* [SOURCE]

══════════════════════════════

Friday, March 5, 2010

Home again home again

Well, friends here I am. My heart is not broken, as I thought it would be, but I did make the journey back across the pond alone. I went to the majestic land of Scotland and I guess I found what I was looking for, in some weird, obscure way. I got my answer, even if it wasn't the one I have desparately hoped and prayed for all these years. None of my friends that I met up with over there had really kept in touch with him over the years. They didn't have a phone number, an address, only facebook, which we are still not sure he ever actually checks. One of them knew where he worked, and I went there. He wasn't there, but the nice man let me leave a note for him. My sweet friend whom I stayed with sent him a message on facebook every time we were going to be somewhere, what time we were going, and how long we were going to be there. Not only did he never show, but he never responded. To me that is a very clear statement. I was disapointed, but not shattered as I thought I would be. From some lengthy discussions with my friends over there, I have a feeling that he might have ended up not being the knight in shining armor that I made him up to be. Or as one my Scottish friends gallently worded it, maybe I just brought out the best in him. Regardless, not only did I not convince him that we were supposed to be together, I didn't even get the opportunity to see his face or have a conversation with him.

══════════════════════════════

* [PROVIDED DATA]

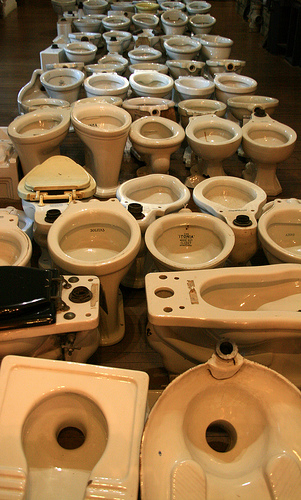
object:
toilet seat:
[23, 149, 92, 199]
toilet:
[144, 260, 300, 388]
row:
[8, 97, 291, 168]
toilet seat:
[2, 264, 57, 332]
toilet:
[0, 350, 150, 498]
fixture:
[45, 196, 143, 350]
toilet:
[133, 2, 161, 16]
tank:
[39, 42, 67, 73]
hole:
[178, 303, 184, 313]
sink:
[138, 336, 301, 500]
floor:
[230, 30, 300, 202]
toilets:
[71, 10, 101, 35]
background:
[0, 1, 301, 499]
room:
[0, 0, 301, 499]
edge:
[142, 269, 155, 322]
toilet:
[14, 153, 98, 248]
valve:
[160, 304, 206, 325]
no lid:
[200, 271, 299, 314]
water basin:
[17, 69, 66, 114]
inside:
[248, 290, 261, 311]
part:
[189, 318, 225, 329]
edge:
[282, 52, 300, 71]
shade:
[263, 1, 300, 73]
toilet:
[37, 63, 85, 105]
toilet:
[82, 69, 129, 99]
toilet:
[128, 65, 173, 98]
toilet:
[173, 72, 216, 101]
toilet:
[214, 70, 259, 102]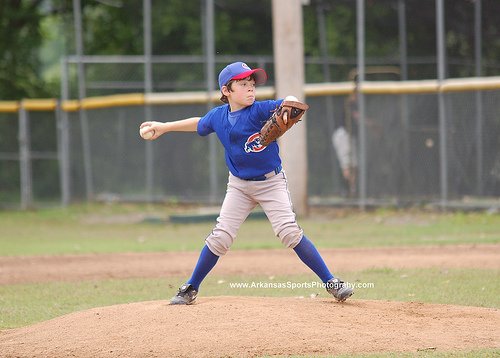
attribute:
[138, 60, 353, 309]
boy — pitching, throwing, playing baseball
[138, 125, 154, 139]
ball — being thrown, white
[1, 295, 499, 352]
pitcher's mound — dirt, here, light brown, brown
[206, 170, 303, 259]
pants — wrinkled, white, beige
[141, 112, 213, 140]
arm — extended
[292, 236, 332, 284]
sock — blue, long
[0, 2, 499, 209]
fence — chain link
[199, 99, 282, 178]
jersey — blue colored, blue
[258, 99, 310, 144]
baseball mitt — brown, seamed, leather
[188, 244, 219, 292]
sock — blue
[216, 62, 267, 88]
hat — red blue, black, blue, white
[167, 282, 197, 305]
shoe — black, cleated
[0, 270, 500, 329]
grass — green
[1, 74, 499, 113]
fence guard — yellow colored, yellow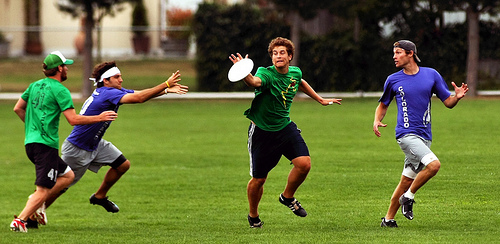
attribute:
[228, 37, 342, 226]
man — reaching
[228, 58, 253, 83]
frisbee — white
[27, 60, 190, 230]
man — diving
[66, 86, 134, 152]
shirt — blue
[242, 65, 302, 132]
shirt — green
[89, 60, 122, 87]
head band — white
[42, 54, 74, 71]
hat — green, white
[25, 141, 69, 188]
shorts — black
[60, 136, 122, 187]
shorts — grey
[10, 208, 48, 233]
shoes — red, white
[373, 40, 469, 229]
man — playing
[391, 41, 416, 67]
head — turned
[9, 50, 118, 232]
man — playing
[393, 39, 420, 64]
hat — backwards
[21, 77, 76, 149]
shirt — green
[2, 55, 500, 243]
grass — green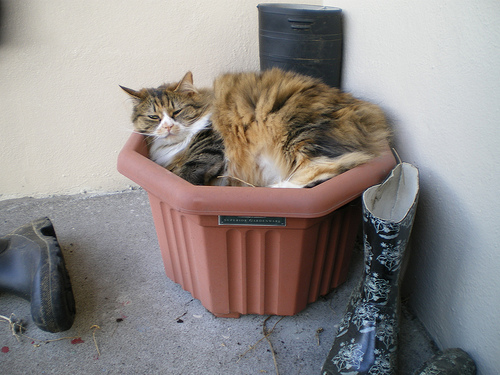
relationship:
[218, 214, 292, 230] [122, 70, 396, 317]
imprint on a holder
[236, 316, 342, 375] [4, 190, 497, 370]
twigs are on ground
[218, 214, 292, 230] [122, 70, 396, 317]
imprint on tub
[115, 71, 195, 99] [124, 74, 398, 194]
ears are on cat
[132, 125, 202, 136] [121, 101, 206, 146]
whiskers are on face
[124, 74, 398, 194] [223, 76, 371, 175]
cat has fur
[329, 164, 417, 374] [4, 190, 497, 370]
boot on ground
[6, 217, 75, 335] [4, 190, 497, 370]
boot on ground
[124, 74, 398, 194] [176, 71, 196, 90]
cat has an ear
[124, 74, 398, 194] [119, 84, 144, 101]
cat has an ear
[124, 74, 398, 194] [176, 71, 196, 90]
cat has a right ear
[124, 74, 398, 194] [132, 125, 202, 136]
cat has whiskers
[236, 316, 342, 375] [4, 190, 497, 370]
sticks are on ground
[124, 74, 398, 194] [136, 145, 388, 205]
cat laying down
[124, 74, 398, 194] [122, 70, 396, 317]
cat in a pot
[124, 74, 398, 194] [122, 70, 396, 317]
cat in a flower pot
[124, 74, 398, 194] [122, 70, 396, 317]
feline inside of a pot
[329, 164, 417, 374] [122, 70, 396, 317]
boot next to a flower pot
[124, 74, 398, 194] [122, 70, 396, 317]
cat inside a flower pot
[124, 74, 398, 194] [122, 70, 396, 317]
cat in a basket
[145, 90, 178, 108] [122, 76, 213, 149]
stripes are on top of head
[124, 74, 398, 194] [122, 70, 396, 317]
cat inside of a flower pot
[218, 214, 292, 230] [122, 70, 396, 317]
imprint on pot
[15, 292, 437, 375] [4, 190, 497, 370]
dirt on cement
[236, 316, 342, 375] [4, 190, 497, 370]
twigs are on cement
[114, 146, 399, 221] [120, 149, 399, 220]
pot has a lip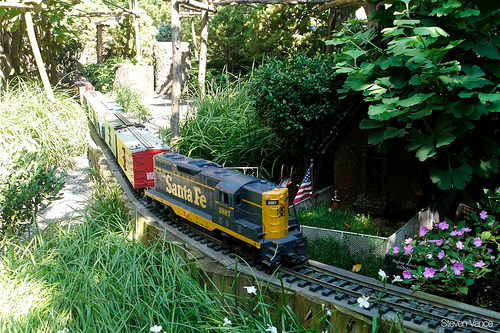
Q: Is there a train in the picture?
A: Yes, there is a train.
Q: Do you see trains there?
A: Yes, there is a train.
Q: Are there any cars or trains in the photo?
A: Yes, there is a train.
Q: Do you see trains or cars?
A: Yes, there is a train.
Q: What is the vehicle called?
A: The vehicle is a train.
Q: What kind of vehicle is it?
A: The vehicle is a train.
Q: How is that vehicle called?
A: That is a train.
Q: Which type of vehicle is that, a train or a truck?
A: That is a train.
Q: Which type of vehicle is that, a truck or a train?
A: That is a train.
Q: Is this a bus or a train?
A: This is a train.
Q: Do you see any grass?
A: Yes, there is grass.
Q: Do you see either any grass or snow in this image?
A: Yes, there is grass.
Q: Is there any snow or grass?
A: Yes, there is grass.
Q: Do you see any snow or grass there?
A: Yes, there is grass.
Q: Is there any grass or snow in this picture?
A: Yes, there is grass.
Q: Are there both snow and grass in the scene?
A: No, there is grass but no snow.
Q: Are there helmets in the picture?
A: No, there are no helmets.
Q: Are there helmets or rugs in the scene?
A: No, there are no helmets or rugs.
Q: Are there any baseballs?
A: No, there are no baseballs.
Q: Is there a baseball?
A: No, there are no baseballs.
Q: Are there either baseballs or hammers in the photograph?
A: No, there are no baseballs or hammers.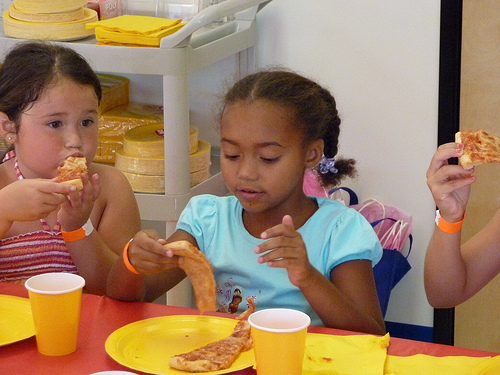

══════════════════════════════

* [PROBLEMS AND TASKS]
1) In the blog post about the trip to Scotland, what did the Facebook messages from the friend the writer stayed with tell him each time? List each piece of information.
2) Write what follows in the blog post about the trip to Scotland, picking up after its last sentence.

* [OUTPUTS BY TASK]
1)
- Where they were going to be
- What time they were going
- How long they were going to be there

2)
I was hoping for a lot and I was looking for something, at least closure. That, I think I recieved. Though I didn't see him or even hear his voice, I now am fully aware of the fact that he has moved on. He has a life that does not include me and I am surprisingly ok with that. Perhaps i was no longer in love with him, but simply the idea that he was as I remember him. Luckily, without actually having a conversation with, he can remain that way in my head, in my heart, and in my memories forever. For now, he will always be the most romantic boy I ever loved, until that changes of course. I will probably think of him everytime that I look to the sky and see the bright trio that is Orion's Belt. I have a feeling that somewhere in the back of his mind, he will be doing the same.

This is a good thing. I truly believe that now, I might actually be able to find another man that I am 100% capable of loving completely. I might actually be able to date someone that I can see myself with as opposed to the srting of men I have been dating. The ones that I know will never go anywhere so they are safe for me. I don't have to be completely vulnerable, I can keep my guard up. Hopefully now, I will be able to find a man who loves me and one that I can truly love in return. I promise to keep all of you updated and please don't worry. I will begin another blog and tell you all another story. Thank you for letting me tell this tale, and for at least pretending to care how it ended up. I might be alone, but my heart is not broken.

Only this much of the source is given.